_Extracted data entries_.
************
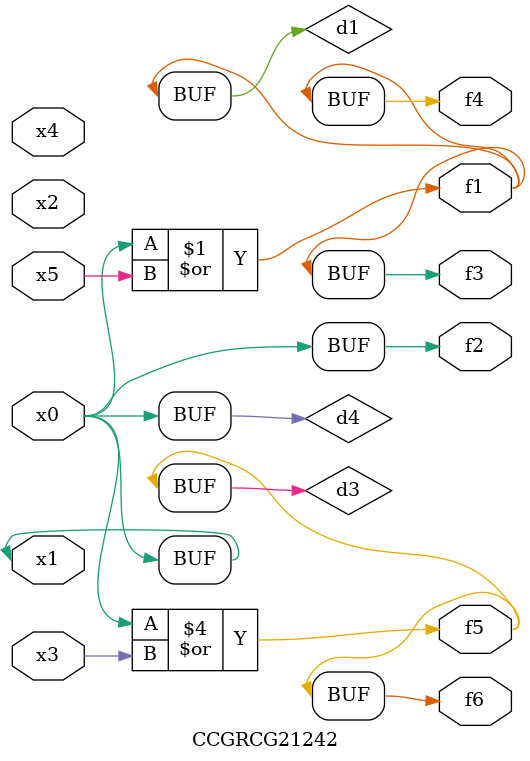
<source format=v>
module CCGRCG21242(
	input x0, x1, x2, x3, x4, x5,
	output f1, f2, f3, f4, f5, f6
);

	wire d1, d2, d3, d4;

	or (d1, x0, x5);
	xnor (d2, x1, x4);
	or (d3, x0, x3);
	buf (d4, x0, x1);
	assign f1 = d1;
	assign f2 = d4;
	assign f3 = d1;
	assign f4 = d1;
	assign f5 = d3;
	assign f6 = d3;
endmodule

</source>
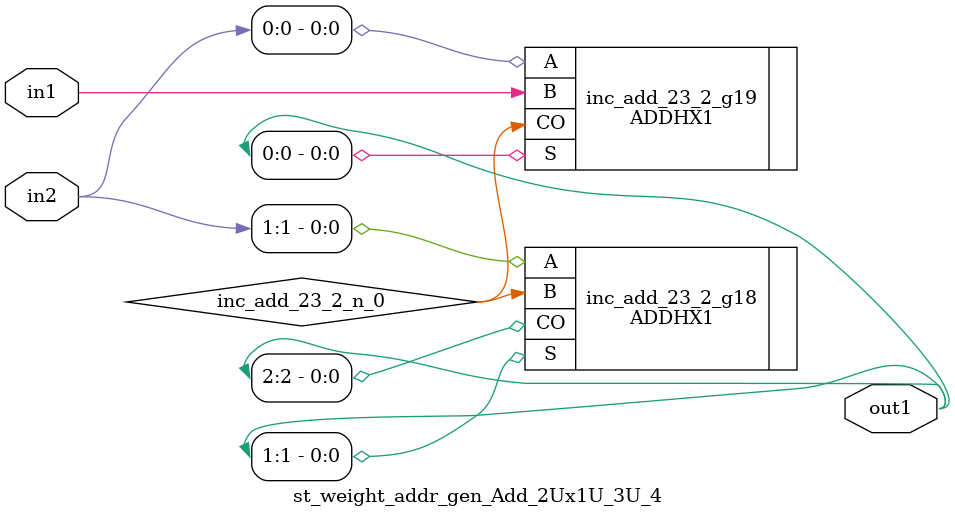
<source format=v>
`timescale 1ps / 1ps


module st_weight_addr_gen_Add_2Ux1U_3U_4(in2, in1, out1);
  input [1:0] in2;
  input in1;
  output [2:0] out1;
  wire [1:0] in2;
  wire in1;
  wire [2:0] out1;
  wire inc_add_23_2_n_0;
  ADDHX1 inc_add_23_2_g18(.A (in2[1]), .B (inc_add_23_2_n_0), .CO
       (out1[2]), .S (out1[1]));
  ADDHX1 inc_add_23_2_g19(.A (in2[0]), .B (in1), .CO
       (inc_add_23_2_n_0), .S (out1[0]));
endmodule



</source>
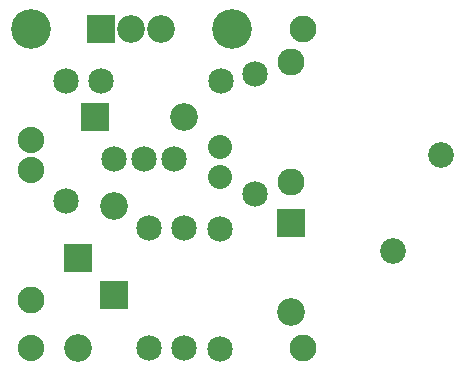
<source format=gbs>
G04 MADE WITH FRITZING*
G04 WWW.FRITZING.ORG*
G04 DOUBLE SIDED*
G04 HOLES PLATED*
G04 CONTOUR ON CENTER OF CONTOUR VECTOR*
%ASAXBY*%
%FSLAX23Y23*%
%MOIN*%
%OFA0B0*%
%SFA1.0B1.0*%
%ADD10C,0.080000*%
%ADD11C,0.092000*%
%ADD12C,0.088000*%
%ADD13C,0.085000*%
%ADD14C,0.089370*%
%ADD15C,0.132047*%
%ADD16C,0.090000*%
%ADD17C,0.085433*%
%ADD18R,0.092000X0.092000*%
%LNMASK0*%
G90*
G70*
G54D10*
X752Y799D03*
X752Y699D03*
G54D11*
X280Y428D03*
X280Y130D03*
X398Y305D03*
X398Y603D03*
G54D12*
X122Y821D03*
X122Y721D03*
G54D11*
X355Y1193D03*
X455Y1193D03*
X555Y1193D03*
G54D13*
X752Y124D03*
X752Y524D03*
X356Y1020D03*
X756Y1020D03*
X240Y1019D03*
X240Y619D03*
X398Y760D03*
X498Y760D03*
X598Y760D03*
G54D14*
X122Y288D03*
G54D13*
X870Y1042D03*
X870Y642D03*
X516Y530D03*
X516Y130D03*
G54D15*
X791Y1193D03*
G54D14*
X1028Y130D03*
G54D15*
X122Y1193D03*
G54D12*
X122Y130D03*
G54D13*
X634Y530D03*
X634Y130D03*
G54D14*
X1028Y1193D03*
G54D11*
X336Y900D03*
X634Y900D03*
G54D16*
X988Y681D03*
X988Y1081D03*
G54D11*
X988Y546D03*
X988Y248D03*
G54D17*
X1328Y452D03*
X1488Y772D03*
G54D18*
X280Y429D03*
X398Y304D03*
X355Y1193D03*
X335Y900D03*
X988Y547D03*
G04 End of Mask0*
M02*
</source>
************
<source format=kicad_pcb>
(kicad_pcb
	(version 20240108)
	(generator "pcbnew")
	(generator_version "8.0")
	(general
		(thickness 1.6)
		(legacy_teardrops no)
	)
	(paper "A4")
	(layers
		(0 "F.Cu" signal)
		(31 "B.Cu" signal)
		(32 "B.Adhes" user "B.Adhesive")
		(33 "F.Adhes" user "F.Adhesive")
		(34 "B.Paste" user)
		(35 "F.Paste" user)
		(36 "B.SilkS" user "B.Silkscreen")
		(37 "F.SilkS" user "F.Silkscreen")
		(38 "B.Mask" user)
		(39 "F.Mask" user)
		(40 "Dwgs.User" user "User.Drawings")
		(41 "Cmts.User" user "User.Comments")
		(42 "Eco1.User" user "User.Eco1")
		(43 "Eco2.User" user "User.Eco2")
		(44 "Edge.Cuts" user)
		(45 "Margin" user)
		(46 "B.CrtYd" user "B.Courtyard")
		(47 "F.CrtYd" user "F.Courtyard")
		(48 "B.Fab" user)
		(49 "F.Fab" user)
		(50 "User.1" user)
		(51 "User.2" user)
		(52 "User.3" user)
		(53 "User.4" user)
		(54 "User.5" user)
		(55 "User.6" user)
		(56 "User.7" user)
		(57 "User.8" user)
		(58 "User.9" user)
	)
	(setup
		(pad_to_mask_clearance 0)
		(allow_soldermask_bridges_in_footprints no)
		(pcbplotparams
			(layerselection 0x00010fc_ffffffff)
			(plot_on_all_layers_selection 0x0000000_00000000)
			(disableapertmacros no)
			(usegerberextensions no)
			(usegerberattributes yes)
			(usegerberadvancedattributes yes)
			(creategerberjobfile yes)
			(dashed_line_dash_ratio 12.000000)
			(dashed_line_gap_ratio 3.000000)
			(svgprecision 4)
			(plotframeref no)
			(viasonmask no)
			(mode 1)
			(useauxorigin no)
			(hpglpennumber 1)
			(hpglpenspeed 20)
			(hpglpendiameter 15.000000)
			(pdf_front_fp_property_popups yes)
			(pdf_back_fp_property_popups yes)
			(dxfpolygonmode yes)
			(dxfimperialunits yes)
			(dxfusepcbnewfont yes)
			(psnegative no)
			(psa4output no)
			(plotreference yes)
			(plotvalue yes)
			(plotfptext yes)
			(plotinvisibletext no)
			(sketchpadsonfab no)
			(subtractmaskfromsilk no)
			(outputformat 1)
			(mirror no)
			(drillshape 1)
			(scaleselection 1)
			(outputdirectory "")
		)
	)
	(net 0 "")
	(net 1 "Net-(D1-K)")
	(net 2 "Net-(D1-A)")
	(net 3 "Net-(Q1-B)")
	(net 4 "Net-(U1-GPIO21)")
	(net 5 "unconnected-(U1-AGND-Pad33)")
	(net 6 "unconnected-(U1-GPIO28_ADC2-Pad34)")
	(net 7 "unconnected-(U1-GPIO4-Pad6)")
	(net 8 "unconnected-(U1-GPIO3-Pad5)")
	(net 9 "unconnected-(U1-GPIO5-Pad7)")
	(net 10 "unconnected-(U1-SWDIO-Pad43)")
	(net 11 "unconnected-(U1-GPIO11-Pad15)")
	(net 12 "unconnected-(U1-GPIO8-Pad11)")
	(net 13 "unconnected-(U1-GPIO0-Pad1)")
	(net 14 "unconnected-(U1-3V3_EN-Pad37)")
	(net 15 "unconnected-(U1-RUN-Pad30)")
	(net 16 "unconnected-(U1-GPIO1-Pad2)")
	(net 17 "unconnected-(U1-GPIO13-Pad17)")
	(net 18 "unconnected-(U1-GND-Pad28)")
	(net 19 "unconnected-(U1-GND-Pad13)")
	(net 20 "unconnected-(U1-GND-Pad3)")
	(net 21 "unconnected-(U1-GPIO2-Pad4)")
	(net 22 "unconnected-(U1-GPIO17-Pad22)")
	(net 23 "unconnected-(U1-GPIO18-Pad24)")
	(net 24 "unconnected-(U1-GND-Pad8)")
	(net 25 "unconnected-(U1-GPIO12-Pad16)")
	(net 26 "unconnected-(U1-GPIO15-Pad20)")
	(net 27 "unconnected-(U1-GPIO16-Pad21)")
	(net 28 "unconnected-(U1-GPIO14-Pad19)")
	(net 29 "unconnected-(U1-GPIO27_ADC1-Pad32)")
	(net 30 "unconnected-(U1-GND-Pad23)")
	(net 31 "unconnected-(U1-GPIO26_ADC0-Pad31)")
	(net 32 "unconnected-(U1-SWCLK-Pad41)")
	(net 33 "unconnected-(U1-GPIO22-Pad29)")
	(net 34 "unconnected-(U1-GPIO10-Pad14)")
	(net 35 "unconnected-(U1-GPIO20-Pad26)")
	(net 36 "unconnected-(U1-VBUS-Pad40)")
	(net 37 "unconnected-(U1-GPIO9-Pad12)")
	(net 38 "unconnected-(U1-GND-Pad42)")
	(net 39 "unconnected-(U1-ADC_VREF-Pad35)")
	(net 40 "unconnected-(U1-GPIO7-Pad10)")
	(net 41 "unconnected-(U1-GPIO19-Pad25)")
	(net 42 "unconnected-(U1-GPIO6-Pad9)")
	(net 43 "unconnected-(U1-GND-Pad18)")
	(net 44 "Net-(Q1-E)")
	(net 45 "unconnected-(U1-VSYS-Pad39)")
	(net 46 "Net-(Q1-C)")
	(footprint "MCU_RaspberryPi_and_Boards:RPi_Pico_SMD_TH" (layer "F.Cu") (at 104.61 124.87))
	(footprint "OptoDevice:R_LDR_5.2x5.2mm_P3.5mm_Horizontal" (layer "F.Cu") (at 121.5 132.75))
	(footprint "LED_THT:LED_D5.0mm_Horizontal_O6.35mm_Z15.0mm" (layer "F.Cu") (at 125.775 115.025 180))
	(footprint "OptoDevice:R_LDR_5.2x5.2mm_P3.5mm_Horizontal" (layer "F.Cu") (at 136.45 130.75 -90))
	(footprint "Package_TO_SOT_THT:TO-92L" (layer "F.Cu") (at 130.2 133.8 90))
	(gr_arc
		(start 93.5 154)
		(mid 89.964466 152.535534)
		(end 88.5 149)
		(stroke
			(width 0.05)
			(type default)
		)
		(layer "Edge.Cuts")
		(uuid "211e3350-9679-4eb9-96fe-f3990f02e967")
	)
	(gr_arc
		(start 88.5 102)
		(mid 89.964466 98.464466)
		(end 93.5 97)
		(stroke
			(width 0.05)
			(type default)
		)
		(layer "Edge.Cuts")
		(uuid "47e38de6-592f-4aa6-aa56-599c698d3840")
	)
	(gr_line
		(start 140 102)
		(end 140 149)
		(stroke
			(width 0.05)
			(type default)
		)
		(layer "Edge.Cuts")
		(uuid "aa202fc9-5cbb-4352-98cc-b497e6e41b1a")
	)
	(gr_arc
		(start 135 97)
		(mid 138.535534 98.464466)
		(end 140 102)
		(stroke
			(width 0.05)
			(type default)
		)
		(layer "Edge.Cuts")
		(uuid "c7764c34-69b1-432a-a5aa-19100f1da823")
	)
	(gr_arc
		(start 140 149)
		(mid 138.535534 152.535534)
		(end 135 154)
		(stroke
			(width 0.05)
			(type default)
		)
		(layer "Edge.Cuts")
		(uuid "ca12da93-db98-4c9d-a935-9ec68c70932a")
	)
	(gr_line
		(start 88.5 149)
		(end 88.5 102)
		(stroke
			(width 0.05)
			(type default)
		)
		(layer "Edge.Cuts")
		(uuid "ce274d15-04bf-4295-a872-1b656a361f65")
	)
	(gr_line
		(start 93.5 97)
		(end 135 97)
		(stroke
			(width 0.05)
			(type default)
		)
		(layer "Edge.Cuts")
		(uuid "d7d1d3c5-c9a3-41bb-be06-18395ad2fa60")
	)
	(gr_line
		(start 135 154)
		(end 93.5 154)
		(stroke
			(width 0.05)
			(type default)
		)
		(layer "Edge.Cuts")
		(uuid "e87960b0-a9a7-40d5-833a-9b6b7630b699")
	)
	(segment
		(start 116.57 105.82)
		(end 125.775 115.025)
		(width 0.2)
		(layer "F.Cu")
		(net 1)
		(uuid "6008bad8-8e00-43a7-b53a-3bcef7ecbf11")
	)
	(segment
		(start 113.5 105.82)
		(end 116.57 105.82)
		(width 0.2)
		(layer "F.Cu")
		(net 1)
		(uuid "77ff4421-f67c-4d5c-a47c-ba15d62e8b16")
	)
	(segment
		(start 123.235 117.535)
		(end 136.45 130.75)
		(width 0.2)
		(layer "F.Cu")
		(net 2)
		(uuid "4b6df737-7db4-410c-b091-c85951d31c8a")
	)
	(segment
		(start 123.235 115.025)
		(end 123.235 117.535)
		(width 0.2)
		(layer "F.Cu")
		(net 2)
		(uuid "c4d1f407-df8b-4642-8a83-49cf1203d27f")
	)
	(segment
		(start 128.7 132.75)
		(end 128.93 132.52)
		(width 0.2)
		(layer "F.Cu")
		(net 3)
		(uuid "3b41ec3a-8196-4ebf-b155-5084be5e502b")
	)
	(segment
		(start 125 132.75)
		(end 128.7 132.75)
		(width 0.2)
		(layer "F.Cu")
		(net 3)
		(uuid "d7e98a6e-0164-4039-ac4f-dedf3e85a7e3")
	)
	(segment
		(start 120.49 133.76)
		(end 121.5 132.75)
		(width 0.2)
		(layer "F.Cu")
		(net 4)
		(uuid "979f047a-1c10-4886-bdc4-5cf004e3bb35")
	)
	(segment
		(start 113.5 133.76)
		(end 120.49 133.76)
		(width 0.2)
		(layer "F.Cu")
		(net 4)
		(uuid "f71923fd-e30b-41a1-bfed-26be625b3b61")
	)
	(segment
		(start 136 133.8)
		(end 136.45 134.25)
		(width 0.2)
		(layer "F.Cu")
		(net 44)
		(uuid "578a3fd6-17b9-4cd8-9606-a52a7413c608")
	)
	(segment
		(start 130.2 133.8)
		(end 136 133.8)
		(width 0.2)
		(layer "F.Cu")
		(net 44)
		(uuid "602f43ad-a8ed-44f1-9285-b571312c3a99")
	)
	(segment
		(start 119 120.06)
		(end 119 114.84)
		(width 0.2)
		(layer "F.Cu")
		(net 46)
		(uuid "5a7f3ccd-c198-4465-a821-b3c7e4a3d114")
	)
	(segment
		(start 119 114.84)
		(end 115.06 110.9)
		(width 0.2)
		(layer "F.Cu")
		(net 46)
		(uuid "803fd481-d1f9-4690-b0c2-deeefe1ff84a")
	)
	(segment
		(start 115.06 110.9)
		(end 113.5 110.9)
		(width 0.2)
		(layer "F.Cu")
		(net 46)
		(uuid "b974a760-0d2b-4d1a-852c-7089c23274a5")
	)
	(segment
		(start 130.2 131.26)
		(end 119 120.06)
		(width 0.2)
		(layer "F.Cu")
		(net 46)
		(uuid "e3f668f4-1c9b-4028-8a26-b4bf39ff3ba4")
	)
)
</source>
************
_WRITTEN TASK_. For each line above that contains "Adhes", make a copy.

_SOLVED EXERCISE_.
		(32 "B.Adhes" user "B.Adhesive")
		(33 "F.Adhes" user "F.Adhesive")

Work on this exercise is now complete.